At the present time, only the Groovy language may be used for scripted extensions. Groovy provides the benefit of nearly perfect Java compatibility, although it does offer additional features and conveniences that Java by itself does not provide. When writing scripted extensions with Groovy, you may choose to either stick to only Java-compatible syntax, or use the full capabilities offered by Groovy.

You can deploy Groovy-scripted extensions as either individual script files or bundled in jar files (in which the jar files merely contain the Groovy scripts in the appropriate directory hierarchy). To deploy an extension using individual script files, the process is as follows:

  1. If the extension depends on any third-party libraries (other than the UnboundID Server SDK or UnboundID LDAP SDK for Java), you must first stop the server, place the jar files for those libraries in the lib/extensions directory below the server root, and re-start the server. If the extension does not have any requirements on any third-party libraries, then this step is not required.

  2. Create an appropriate directory hierarchy for any package(s) used by the script files below the lib/groovy‑scripted‑extensions directory and copy the script files into those directories as appropriate.

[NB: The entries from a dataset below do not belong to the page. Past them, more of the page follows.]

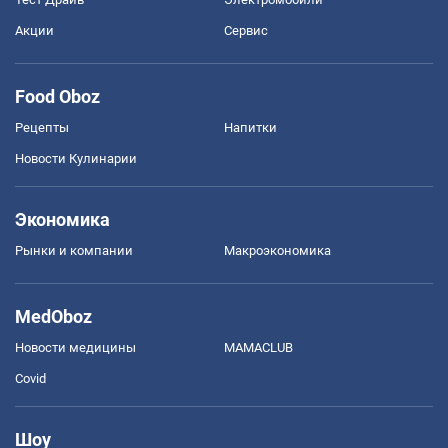
Акции
Сервис
Food Oboz
Рецепты
Напитки
Новости Кулинарии
Экономика
Рынки и компании
Mакроэкономика
MedOboz
Новости медицины
MAMACLUB
Covid
Шоу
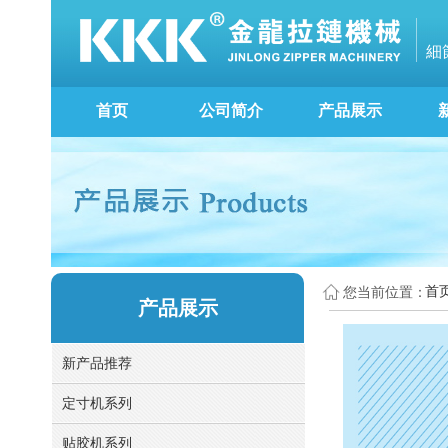
細
首页
公司简介
产品展示
首
您当前位置：
产品展示
新产品推荐
定寸机系列
贴胶机系列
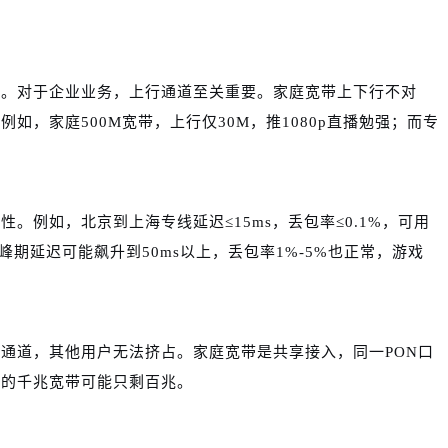
率。对于企业业务，上行通道至关重要。家庭宽带上下行不对
如，家庭500M宽带，上行仅30M，推1080p直播勉强；而专
。例如，北京到上海专线延迟≤15ms，丢包率≤0.1%，可用
高峰期延迟可能飙升到50ms以上，丢包率1%-5%也正常，游戏
通道，其他用户无法挤占。家庭宽带是共享接入，同一PON口
你的千兆宽带可能只剩百兆。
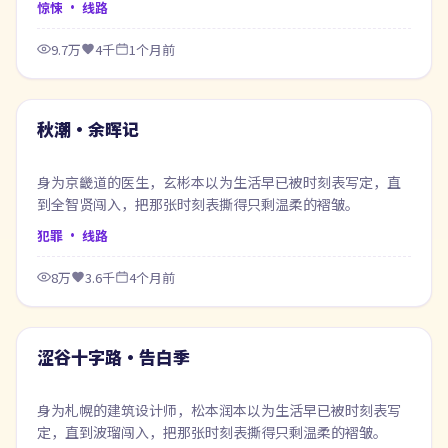
惊悚
· 线路
9.7万
4千
1个月前
47:58
最新
秋潮·余晖记
身为京畿道的医生，玄彬本以为生活早已被时刻表写定，直
到全智贤闯入，把那张时刻表撕得只剩温柔的褶皱。
犯罪
· 线路
8万
3.6千
4个月前
58:55
最新
涩谷十字路·告白季
身为札幌的建筑设计师，松本润本以为生活早已被时刻表写
定，直到波瑠闯入，把那张时刻表撕得只剩温柔的褶皱。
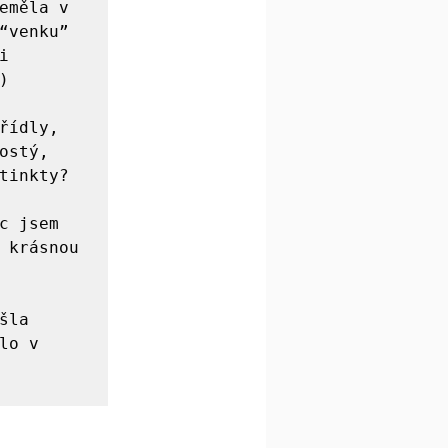
eměla v 
“venku”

  3. Use the dsconfig tool or the web-based administration console to create configuration objects for your extension as needed. Use the "groovy‑scripted" type for the extension, and supply the fully-qualified name of the Groovy class providing the logic for the extension in the script‑class property. If your extension requires any arguments, then specify them as values to the script‑argument property. Each argument should be provided as a separate property value in the form "name=value".

If your scripted extensions are to be deployed in a jar file, then the process is the same, except that the jar file containing the Groovy scripts should be placed directly in the lib/groovy‑scripted‑extensions directory without the need to create any subordinate directory structure. Note, however, that if you use jar files (or a mix of jar files and individual scripts), you must be careful to ensure that you do not install conflicting versions of the same scripts.

In order to deploy an updated version of an existing scripted extension, the process is as follows:

  1. Use dsconfig or the administration console to disable the existing configuration objects for the scripted extension types to be updated.

  2. If the extension depends on any third-party libraries and the new version of the extension requires new versions of those libraries, then you must stop the server, delete the files for the old versions of those libraries from the lib/extensions directory, copy the new versions of those libraries into that directory, and start the server. If your extension does not depend on any third-party libraries, or if you do not need to update the versions of the libraries that it does use, then this step is not required.

  3. Remove the files for the existing version of the extensions (whether the individual script files or jar files containing the scripts) and deploy the updated versions of those files.

  4. Use dsconfig or the administration console to re-enable the configuration objects for the updated extensions. If the updated version requires any argument changes, then you can make those argument changes in the configuration objects at this time.

A few extensions cannot be disabled. The above procedure could be followed by deleting and re-adding the extension in place of disabling it and re-enabling it. Alternatively, the offline mode of dsconfig can be used as follows:

  1. Stop the server.

  2. Replace the extension script file(s) or jar file(s) as detailed above.

  3. Using dsconfig in offline mode, make any necessary configuration changes (e.g., by updating the set of extension arguments as necessary). Do this with care as it will bypass validation of the arguments by the extension.

  4. Start the server and look for warnings related to the extension's new arguments.